As demand for corporate bonds dries up, several rated issuers are having to turn to bank lenders. If we exclude cash flow from operations as a source of funds and assume that firms can roll over their bank loans, all rated developers have enough cash on hand and available credit lines (which can be drawn from banks without prior conditions) to redeem bonds over the next three months. Around half of rated developers have sufficient cash and undrawn bank facilities to redeem their bonds due within 2020.
The corporate bond stabilisation fund to be set up by the Bank of Thailand to invest in good quality, newly issued bonds (rated BBB- and above) that cannot fully roll over maturing bonds will help lower the refinancing risk of good quality companies. However, as the situation is still evolving, Tris Rating will monitor and update the liquidity of each developer.
As of the end of March 2020, Tris Rating had rated 22 developers: seven issuers rated A, 11 rated BBB, and four rated BB. We assigned negative outlooks to six companies: AREEYA, LPN, NOBLE, MK, ANAN and PF.
The residential property market in 2019 declined more than projected. Condo sales dropped sharply from the slowdown in demand from both domestic and foreign buyers, as noted earlier.
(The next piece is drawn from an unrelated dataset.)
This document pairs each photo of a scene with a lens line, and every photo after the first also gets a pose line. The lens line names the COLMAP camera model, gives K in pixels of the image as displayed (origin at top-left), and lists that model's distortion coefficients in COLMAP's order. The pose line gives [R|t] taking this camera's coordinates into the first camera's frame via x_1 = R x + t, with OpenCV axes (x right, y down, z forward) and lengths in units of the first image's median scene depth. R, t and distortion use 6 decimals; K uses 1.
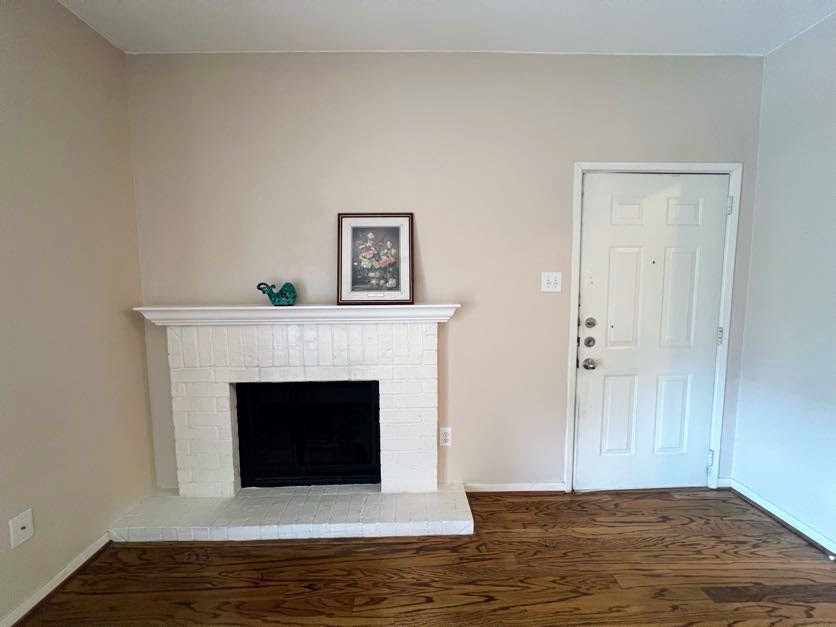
lens RADIAL K [[335.2, 0, 418.1], [0, 335.2, 311.7], [0, 0, 1]] dist [-0.002558, 0.000865]
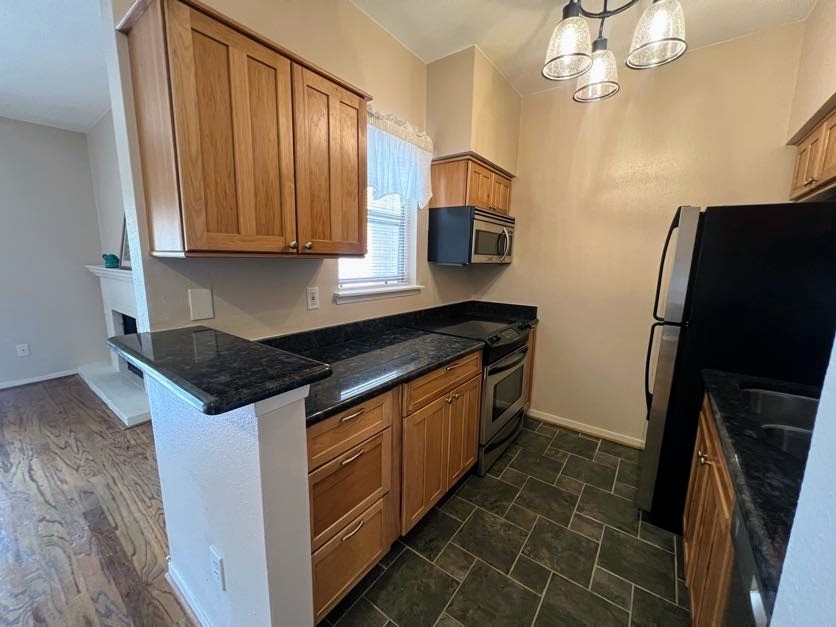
lens RADIAL K [[335.5, 0, 418.2], [0, 335.5, 312.3], [0, 0, 1]] dist [-0.001082, -0.000117]
pose [[0.787974, 0.118300, -0.604237, 1.844137], [-0.071241, 0.992295, 0.101371, -0.074656], [0.611574, -0.036832, 0.790330, 0.576689]]
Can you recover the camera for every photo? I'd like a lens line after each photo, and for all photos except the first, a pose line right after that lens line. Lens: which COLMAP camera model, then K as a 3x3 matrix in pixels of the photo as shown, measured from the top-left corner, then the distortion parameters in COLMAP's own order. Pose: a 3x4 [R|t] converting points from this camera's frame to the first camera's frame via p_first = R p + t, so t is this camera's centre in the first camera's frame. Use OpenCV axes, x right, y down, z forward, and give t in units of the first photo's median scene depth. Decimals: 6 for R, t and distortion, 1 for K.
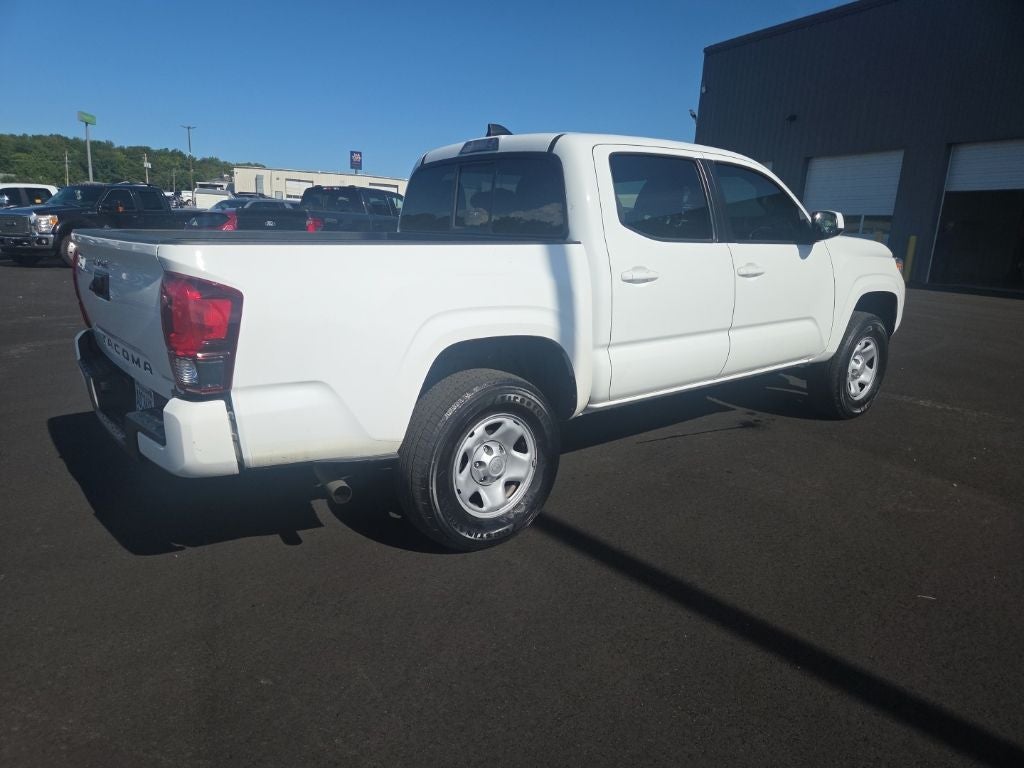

Most developers took a wait-and-see approach. Several postponed project launches and focused on sales of existing projects. According to Agency for Real Estate Affairs, the value of new projects launched in Bangkok and vicinity dropped by 21% year-on-year, reflecting 1% growth in landed property and a 27% drop in condominiums. The value of new projects sold dropped by 21%: landed properties were down 11% and condominiums by 39%.
According to the data collected from the 22 rated developers, the total value of new launches dropped by 20% year-on-year, mostly because of the drop in condo launches of around 40%. Net presales (net of cancellations and bank rejections) also fell by 33% year-on-year: 27% for landed property and 39% for condominiums.
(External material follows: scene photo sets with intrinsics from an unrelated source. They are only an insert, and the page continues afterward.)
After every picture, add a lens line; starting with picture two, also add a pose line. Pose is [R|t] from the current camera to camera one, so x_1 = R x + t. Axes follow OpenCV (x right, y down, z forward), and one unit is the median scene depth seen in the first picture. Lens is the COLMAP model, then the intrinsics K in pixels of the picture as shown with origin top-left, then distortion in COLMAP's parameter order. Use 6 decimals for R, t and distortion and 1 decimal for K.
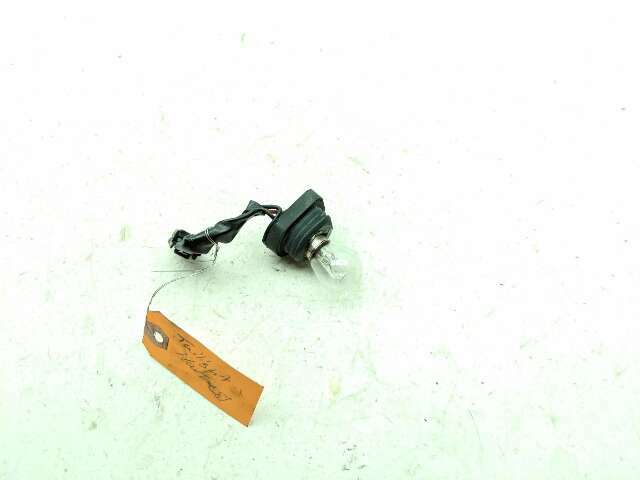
lens RADIAL K [[541.7, 0, 323.5], [0, 541.7, 234.3], [0, 0, 1]] dist [-0.013947, -0.085349]
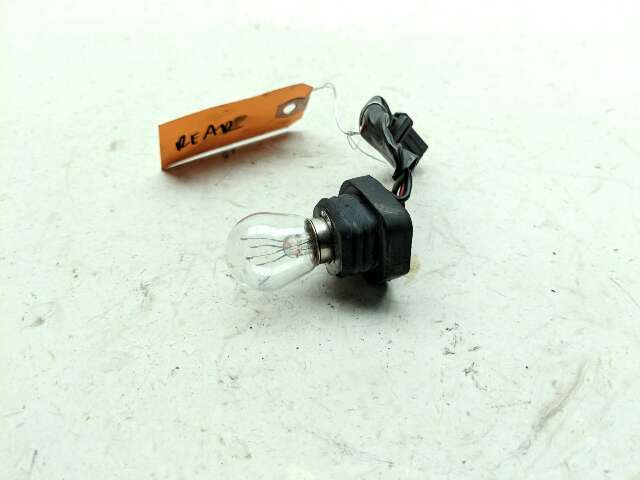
lens RADIAL K [[541.7, 0, 324.0], [0, 541.7, 230.3], [0, 0, 1]] dist [-0.013947, -0.085349]
pose [[0.998538, -0.016745, 0.051397, -0.123930], [0.035385, 0.921273, -0.387303, 0.511758], [-0.040865, 0.388555, 0.920519, 0.360922]]
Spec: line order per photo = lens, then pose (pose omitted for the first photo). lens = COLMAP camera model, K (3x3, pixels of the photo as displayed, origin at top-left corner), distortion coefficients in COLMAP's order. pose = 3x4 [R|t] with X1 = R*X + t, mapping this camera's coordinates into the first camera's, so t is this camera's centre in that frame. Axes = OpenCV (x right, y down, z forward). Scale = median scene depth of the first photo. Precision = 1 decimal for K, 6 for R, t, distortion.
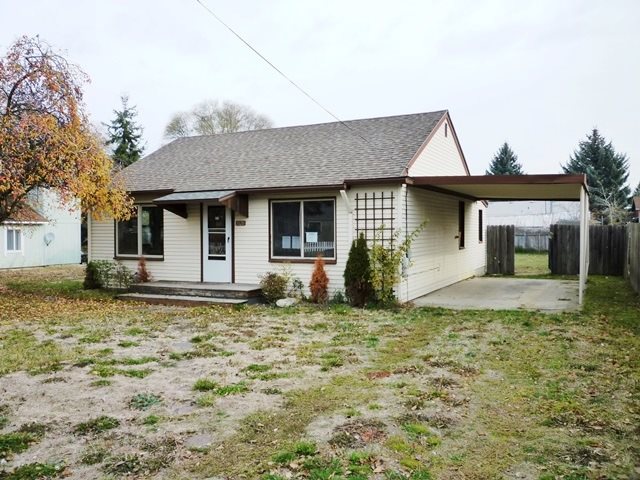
lens RADIAL K [[556.7, 0, 321.2], [0, 556.7, 239.2], [0, 0, 1]] dist [-0.055335, 0.041015]
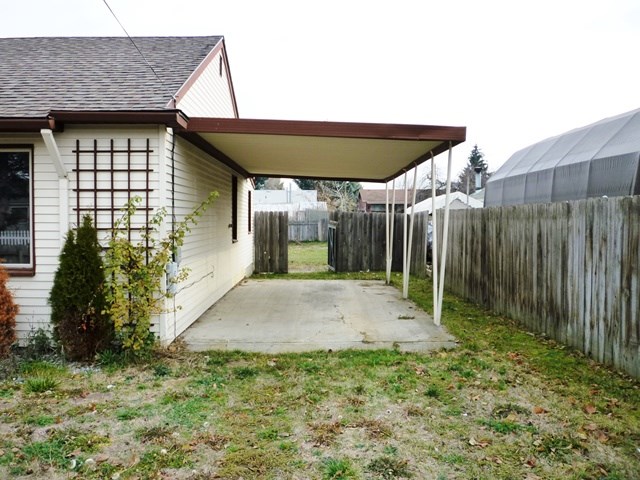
lens RADIAL K [[556.7, 0, 318.9], [0, 556.7, 239.1], [0, 0, 1]] dist [-0.055335, 0.041015]
pose [[0.888188, -0.004298, 0.459460, 0.027795], [-0.004203, 0.999838, 0.017479, 0.000441], [-0.459461, -0.017456, 0.888026, 0.436663]]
The overall value of housing units transferred in 2019 dropped by 10%: 7% for landed property and 17% for condominiums. However, the sharp drop in presales and higher cancellation and bank rejection rates caused the ending backlog of the 22 rated developers to fall by 10% to around 320 billion baht.
Despite the plunge in the value of new condo launches, the sharp drop in net presales and lower transfers caused the remaining value of condominium units available for sale (both built and unbuilt) to keep rising — by 8% year-on-year to 816 billion baht.
MARKET OUTLOOK
Tris Rating expects another slowdown this year as there are no positive factors to outweigh negative ones, including the impact of Covid-19 and the drought.
Developers with a high proportion of foreign sales may have to postpone transfers of units for foreign buyers, especially Chinese buyers, due to travel restrictions. The sharp fall in demand for corporate bonds has further exacerbated the situation.
The government has taken several steps to support the economy, ranging from interest rate cuts to relaxation of LTV rules and the establishment of a fund to stabilise the bond market. Despite all these measures, concerns over Covid-19 are still paramount and could ultimately cause severe damage to the overall economy.
As well, rising non-performing loans (NPLs) may cause banks to maintain stringent lending policies. The NPLs of commercial banks have risen from 2.19% of credit outstanding in 2014 to 3.49% in September 2019. A further slowdown in the domestic economy could drive NPLs higher still.
The backlog of foreign homebuyers at the end of 2019 was valued at 83 billion baht, or 26% of the total backlog (for both landed properties and condos). It is estimated one-third of the foreign backlog will be transferred this year.
We do not expect the delay in transfers to have a significant impact on rated developers.
Our concerns lie more with new sales to both foreign and domestic homebuyers should efforts to contain the virus within the first half of 2020 fail.